Extracted records
▶

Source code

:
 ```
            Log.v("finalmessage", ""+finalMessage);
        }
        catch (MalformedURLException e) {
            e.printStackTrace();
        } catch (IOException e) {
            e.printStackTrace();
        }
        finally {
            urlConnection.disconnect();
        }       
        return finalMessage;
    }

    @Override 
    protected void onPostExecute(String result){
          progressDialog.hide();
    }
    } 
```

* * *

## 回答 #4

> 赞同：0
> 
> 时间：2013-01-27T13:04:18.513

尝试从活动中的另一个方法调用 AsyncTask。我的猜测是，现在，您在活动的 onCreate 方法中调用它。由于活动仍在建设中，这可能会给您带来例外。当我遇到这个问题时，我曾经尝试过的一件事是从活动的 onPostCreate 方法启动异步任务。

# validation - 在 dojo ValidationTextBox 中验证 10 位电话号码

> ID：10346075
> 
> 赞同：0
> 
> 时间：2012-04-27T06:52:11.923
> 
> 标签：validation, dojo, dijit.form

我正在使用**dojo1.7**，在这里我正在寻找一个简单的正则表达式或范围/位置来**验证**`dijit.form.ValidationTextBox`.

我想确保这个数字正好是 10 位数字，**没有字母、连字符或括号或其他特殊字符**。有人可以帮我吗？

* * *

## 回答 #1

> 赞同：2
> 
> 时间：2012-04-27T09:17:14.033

◀

- [Exercise details]: A word-for-word restatement of every record above is expected.

- [Task response]:
Source code

:
 ```
            Log.v("finalmessage", ""+finalMessage);
        }
        catch (MalformedURLException e) {
            e.printStackTrace();
        } catch (IOException e) {
            e.printStackTrace();
        }
        finally {
            urlConnection.disconnect();
        }       
        return finalMessage;
    }

    @Override 
    protected void onPostExecute(String result){
          progressDialog.hide();
    }
    } 
```

* * *

## 回答 #4

> 赞同：0
> 
> 时间：2013-01-27T13:04:18.513

尝试从活动中的另一个方法调用 AsyncTask。我的猜测是，现在，您在活动的 onCreate 方法中调用它。由于活动仍在建设中，这可能会给您带来例外。当我遇到这个问题时，我曾经尝试过的一件事是从活动的 onPostCreate 方法启动异步任务。

# validation - 在 dojo ValidationTextBox 中验证 10 位电话号码

> ID：10346075
> 
> 赞同：0
> 
> 时间：2012-04-27T06:52:11.923
> 
> 标签：validation, dojo, dijit.form

我正在使用**dojo1.7**，在这里我正在寻找一个简单的正则表达式或范围/位置来**验证**`dijit.form.ValidationTextBox`.

我想确保这个数字正好是 10 位数字，**没有字母、连字符或括号或其他特殊字符**。有人可以帮我吗？

* * *

## 回答 #1

> 赞同：2
> 
> 时间：2012-04-27T09:17:14.033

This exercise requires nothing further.